PROVIDED TEXT —
§
So, there you are. I'm supposed to tag other people but I'm feeling lazy. If you'd like to self-tag, please let us know through the comments.
Jul 17, 2007
The Paradox about Berkeley...
The paradox about Berkeley is that its citizens can have such detailed concern about the problems of this world while also exhibiting a cluelessness that makes you think they're actually living on some other planet.
-- someone I was talking to last week (for some reason, I cannot remember who).
Perhaps-not-clueless pic yoinked from a funny and fun guy at iwalt.com
Jul 13, 2007
Hoping for Prepared Foods at the Durham Farmer's Market
My friend Yvette shared this letter that she sent to the Durham Farmer's Market, and I volunteered to reprint it here as a local editorial.
Hello Durham Farmer's Market,
We are proud to live in Durham and have such a vibrant and living farmer's market to support, which in turn supports us with healthy produce, beautiful plants, tasty treats.
Our family loves to travel and we love farmer's markets, so no wonder the market is always our first destination in a new city or country. We have been to some amazing ones, and find that what makes a good market great include variety of farm fresh items, some prepared food for sustenance and to top it all off, music to keeps your toes tapping.
The only ingredient we find missing at our Durham Farmer's Market is prepared food. We love when a local restaurant sets up with samples and recipes using market ingredients, but we'd be happy to purchase food and hang out, listen to music and meet friends.
In our travels, we've enjoyed a variety of tasty eats at local farm market's:
- Home-made tacos, hand-crafted breads at the Dublin's Temple Bar Bio Market (also a great muesli and granola vendor)
§
RECORDS PROVIDED —
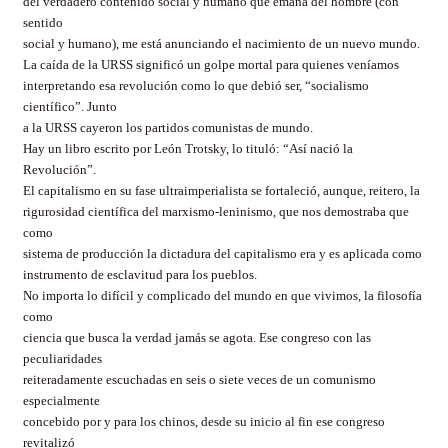
del verdadero contenido social y humano que emana del hombre (con
sentido
social y humano), me está anunciando el nacimiento de un nuevo mundo.
La caída de la URSS significó un golpe mortal para quienes veníamos
interpretando esa revolución como lo que debió ser, “socialismo
científico”. Junto
a la URSS cayeron los partidos comunistas de mundo.
Hay un libro escrito por León Trotsky, lo tituló: “Así nació la
Revolución”.
El capitalismo en su fase ultraimperialista se fortaleció, aunque, reitero, la
rigurosidad científica del marxismo-leninismo, que nos demostraba que
como
sistema de producción la dictadura del capitalismo era y es aplicada como
instrumento de esclavitud para los pueblos.
No importa lo difícil y complicado del mundo en que vivimos, la filosofía
como
ciencia que busca la verdad jamás se agota. Ese congreso con las
peculiaridades
reiteradamente escuchadas en seis o siete veces de un comunismo
especialmente
concebido por y para los chinos, desde su inicio al fin ese congreso
revitalizó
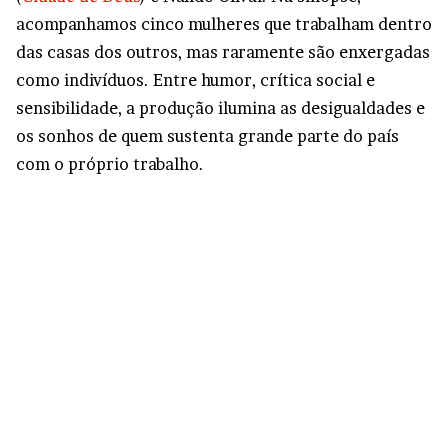
acompanhamos cinco mulheres que trabalham dentro
das casas dos outros, mas raramente são enxergadas
como indivíduos. Entre humor, crítica social e
sensibilidade, a produção ilumina as desigualdades e
os sonhos de quem sustenta grande parte do país
com o próprio trabalho.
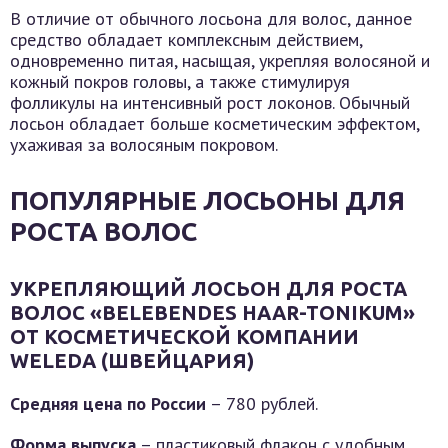
В отличие от обычного лосьона для волос, данное
средство обладает комплексным действием,
одновременно питая, насыщая, укрепляя волосяной и
кожный покров головы, а также стимулируя
фолликулы на интенсивный рост локонов. Обычный
лосьон обладает больше косметическим эффектом,
ухаживая за волосяным покровом.
ПОПУЛЯРНЫЕ ЛОСЬОНЫ ДЛЯ
РОСТА ВОЛОС
УКРЕПЛЯЮЩИЙ ЛОСЬОН ДЛЯ РОСТА
ВОЛОС «BELEBENDES HAAR-TONIKUM»
ОТ КОСМЕТИЧЕСКОЙ КОМПАНИИ
WELEDA (ШВЕЙЦАРИЯ)
Средняя цена по России
– 780 рублей.
Форма выпуска
– пластиковый флакон с удобным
§
DIRECTIONS —
a. Summarize the blog excerpt in two sentences.
b. Decide whether each statement agrees with the blog excerpt. Answer yes or no, and quote the words from the blog excerpt that decide it.
(i) The writer tagged several other people.
(ii) Yvette's family makes the farmer's market its first stop in a new city or country.
(iii) The writer remembers who made the remark about Berkeley.
c. Pick up the blog excerpt about Berkeley and the Durham Farmer's Market after its last line, and continue writing it.
The entries have no connection to the blog excerpt.

TASK-BY-TASK RESULTS —
a. A July 17, 2007 post quotes an unremembered speaker who says Berkeley's citizens show detailed concern about the world's problems while seeming clueless enough to live on another planet. A July 13 post reprints a letter from the writer's friend Yvette to the Durham Farmer's Market, praising the market but naming prepared food as the only ingredient it lacks.

b.
(i) No: "I'm supposed to tag other people but I'm feeling lazy."
(ii) Yes: "the market is always our first destination in a new city or country."
(iii) No: "for some reason, I cannot remember who"

c.
- Made to order crepes at the Noordermarket (Bio) in Amsterdam
- Mexican, South-American, Caribbean cuisine and more at the Santa Monica Farmer's Market in California (also with pony rides and pony ride protesters)
- Vegan burritos at the Organic Farmer's Market in Berkeley, Calf.
I understand that the Durham Farmer's Market may be going for a more traditional "farm market" sensibility, it is also a community gathering place and could be the best place to go for a meal in Durham if we allowed it to be. I don't in any way mean to take away from all the hard work and integrity of the farmer's that sell there, they are of course the reason we attend the market year round.
Adding chefs and delicious food to the mix creates a vitality and symbiosis that make buying local and preparing fresh food exciting! What to do with all those zucchinis? Ask a chef! Have some vendors as regulars selling prepared food (even 1 or 2 would be great); and sometimes having chefs or restaurants do a special appearance would also be wonderful.
Jul 06, 2007
The Collective Consciousness at Dinner
From Barry while dining at Fishmonger's, "So... what's the collective noun for grouper?"
Jul 02, 2007
Cleveland Holloway Neighborhood
New in blogland: the Cleveland Holloway Neighborhood at the eastern edge of downtown Durham. I look forward to reading more from there, and maybe we'll soon see links to more bloggers from eastern Durham. (If you know of any, please let me know.)
From the CHN intro:
The Cleveland-Holloway neighborhood is located between and including Elizabeth, Liberty, Cleveland, and Canal streets. We have a rich history that continues to the present: many residents have lived in our houses for over 50 years. Our diverse neighborhood includes families, single working class individuals, artists, and musicians.
Shoutout to Endangered Durham for the link.
States in Song
If you know the one obvious song for the state shown at right, you'll get a dozen states straightaway. But after that...
Here are a couple to get you started:
By the way, did you know that the official state rock song for Ohio is "Hang on Sloopy"? Well now you do, and I apologize.